Sommer überwältigt mich. Wieder. Diese Abende, zu einer Zeit, zu der es langsam beginnt, kühl zu werden. Angenehm windig. Und es duftet überall, auch wenn es nach gar nichts riecht. Und es kriecht mir bis tief unter die Haut, zieht sich in der Herzgegend zusammen und bricht dann wieder nach oben, quillt aus meinen Augen und lähmt meine Zunge. Sehnsucht.wehmut.glück.sommer. In mir riecht es nach Rauch, der weiß vom Grill aufsteigt, nach kleinen schäumenden Wellen, nach Nächten unter freiem Himmel, nach Augen, die in meinen versinken, nach Herzen im Sand.

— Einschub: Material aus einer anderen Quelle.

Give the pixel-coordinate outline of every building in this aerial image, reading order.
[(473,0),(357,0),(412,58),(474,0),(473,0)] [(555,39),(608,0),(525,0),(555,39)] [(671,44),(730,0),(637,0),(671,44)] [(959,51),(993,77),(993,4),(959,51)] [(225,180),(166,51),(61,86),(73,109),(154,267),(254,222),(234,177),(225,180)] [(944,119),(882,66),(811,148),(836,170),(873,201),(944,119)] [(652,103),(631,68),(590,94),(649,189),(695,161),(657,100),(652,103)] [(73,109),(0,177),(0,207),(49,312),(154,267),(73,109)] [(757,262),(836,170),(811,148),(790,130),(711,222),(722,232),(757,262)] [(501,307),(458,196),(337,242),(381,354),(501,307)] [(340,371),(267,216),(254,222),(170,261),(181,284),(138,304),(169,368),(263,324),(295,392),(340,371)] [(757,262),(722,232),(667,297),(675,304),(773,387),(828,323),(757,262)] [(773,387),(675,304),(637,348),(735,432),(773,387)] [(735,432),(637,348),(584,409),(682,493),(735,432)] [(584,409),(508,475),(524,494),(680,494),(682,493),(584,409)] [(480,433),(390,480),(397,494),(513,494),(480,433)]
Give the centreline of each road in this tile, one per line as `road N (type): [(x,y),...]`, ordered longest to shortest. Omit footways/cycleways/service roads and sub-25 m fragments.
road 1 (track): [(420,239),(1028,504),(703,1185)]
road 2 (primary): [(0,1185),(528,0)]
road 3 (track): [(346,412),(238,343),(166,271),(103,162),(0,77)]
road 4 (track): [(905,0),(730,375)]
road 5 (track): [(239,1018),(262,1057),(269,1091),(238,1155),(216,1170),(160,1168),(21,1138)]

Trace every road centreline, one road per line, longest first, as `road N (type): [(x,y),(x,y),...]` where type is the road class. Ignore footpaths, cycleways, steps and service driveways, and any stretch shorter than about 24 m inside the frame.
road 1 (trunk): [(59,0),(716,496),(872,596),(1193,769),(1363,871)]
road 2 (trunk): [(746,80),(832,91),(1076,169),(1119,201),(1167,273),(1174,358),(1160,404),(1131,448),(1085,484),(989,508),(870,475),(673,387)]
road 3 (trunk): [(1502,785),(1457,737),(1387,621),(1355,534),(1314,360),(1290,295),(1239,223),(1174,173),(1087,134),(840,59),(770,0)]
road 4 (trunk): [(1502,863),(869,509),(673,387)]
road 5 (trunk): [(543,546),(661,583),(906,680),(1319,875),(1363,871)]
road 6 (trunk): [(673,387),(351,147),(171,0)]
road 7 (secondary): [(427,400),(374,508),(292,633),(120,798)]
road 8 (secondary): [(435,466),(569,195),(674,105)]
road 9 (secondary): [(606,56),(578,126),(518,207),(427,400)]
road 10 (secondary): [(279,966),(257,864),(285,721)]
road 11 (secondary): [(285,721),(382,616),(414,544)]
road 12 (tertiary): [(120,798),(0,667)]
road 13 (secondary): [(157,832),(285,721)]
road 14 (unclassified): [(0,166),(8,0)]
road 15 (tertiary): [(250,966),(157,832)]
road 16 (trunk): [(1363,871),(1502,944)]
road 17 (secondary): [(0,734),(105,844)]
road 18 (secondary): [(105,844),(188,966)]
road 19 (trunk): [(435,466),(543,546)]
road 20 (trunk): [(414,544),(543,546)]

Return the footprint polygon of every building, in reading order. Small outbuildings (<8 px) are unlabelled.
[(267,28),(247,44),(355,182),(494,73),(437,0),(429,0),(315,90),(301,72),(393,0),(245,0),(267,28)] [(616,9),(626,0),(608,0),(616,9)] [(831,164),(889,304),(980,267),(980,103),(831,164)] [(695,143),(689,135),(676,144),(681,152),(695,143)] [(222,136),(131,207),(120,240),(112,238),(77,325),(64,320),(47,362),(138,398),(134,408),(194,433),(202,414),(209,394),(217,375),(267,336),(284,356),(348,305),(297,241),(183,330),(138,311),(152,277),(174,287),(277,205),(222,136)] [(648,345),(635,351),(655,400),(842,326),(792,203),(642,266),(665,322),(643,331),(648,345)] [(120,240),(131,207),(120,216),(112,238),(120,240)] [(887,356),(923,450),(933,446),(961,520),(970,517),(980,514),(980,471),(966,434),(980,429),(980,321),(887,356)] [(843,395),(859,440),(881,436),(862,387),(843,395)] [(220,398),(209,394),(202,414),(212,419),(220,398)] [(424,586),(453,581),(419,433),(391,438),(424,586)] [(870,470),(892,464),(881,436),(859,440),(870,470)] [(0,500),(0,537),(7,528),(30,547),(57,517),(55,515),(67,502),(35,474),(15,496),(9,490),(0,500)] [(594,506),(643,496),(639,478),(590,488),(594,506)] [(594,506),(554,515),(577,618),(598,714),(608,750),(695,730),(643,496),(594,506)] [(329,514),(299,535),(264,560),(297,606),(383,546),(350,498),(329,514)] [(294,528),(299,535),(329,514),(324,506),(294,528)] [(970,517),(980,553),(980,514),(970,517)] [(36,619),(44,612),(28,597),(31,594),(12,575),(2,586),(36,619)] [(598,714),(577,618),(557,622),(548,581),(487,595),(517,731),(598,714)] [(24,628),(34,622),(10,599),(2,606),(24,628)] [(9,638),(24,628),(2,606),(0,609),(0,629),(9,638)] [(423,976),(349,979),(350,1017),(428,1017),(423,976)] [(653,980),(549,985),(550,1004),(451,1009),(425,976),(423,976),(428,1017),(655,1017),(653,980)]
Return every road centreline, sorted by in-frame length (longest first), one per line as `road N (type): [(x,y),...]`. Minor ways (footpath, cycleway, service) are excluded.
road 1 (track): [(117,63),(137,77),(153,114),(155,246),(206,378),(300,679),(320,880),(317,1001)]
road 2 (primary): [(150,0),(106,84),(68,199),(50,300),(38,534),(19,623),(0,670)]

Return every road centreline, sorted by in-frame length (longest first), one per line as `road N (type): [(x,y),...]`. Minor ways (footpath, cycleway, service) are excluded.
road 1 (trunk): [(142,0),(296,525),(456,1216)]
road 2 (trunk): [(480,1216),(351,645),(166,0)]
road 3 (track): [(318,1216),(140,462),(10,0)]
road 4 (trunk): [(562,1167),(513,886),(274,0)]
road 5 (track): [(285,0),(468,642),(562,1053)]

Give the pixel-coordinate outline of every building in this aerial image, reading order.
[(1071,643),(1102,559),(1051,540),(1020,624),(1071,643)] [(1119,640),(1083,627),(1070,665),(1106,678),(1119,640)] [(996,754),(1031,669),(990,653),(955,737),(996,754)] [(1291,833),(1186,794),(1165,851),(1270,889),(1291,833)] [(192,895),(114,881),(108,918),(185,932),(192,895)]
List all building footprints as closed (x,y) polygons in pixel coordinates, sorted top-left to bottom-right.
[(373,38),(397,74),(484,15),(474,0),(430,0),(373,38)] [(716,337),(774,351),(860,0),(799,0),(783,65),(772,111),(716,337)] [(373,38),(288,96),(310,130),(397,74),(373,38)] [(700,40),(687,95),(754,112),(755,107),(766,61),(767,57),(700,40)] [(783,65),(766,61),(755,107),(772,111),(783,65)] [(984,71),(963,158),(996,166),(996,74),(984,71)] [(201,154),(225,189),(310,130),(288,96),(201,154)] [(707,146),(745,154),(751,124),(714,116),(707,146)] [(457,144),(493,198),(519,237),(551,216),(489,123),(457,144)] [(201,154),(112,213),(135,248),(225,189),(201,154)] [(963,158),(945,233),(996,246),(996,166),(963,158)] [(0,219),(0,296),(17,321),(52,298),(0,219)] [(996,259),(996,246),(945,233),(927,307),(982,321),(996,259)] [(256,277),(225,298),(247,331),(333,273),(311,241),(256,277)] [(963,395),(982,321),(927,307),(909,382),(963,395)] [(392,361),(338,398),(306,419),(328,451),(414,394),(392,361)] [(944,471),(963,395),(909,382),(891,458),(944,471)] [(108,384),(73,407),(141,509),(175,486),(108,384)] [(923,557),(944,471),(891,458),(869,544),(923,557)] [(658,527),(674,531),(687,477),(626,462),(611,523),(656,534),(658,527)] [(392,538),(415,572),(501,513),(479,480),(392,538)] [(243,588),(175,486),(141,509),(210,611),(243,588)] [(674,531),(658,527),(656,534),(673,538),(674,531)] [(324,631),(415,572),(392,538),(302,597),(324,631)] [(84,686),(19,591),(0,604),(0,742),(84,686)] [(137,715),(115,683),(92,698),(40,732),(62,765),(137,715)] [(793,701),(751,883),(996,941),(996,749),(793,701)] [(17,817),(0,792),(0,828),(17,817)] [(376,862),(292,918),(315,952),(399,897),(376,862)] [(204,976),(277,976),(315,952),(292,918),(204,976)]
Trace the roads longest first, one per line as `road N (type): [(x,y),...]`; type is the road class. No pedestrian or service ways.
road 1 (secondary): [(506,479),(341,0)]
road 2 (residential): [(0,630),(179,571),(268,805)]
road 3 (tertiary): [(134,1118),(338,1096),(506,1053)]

Im letzten Sommer ging ich abends manchmal allein und barfuß durch die engen Gassen, habe eingeatmet ohne ausatmen zu wollen, stand still, roch an Blumen, wollte fort und doch nur da sein. Ein paar Mal bist du mitgegangen, schweigend neben mir her, vielleicht habe ich mir das Schweigen auch nur eingebildet.
Die Sommer werden immer weniger Sommer. Sie gehen unter in allem was ich tue, Sommer braucht sprühendes Innehalten, doch manchmal bleibt keine Zeit. Ich brauche ein gutes Buch, dann setze ich mich auf die Hollywoodschaukel und bleibe einfach dort. Abends hole ich mir eine Decke und schlafe irgendwann ein. Einfach so. Vielleicht mit deinem Kopf auf meinem Bauch, zumindest gedanklich endlich. Sommer ist Aus.zeit. Bald, vielleicht, mal wieder wie früher, weniger denken, mehr leben, wenn auch nur Stundenweise.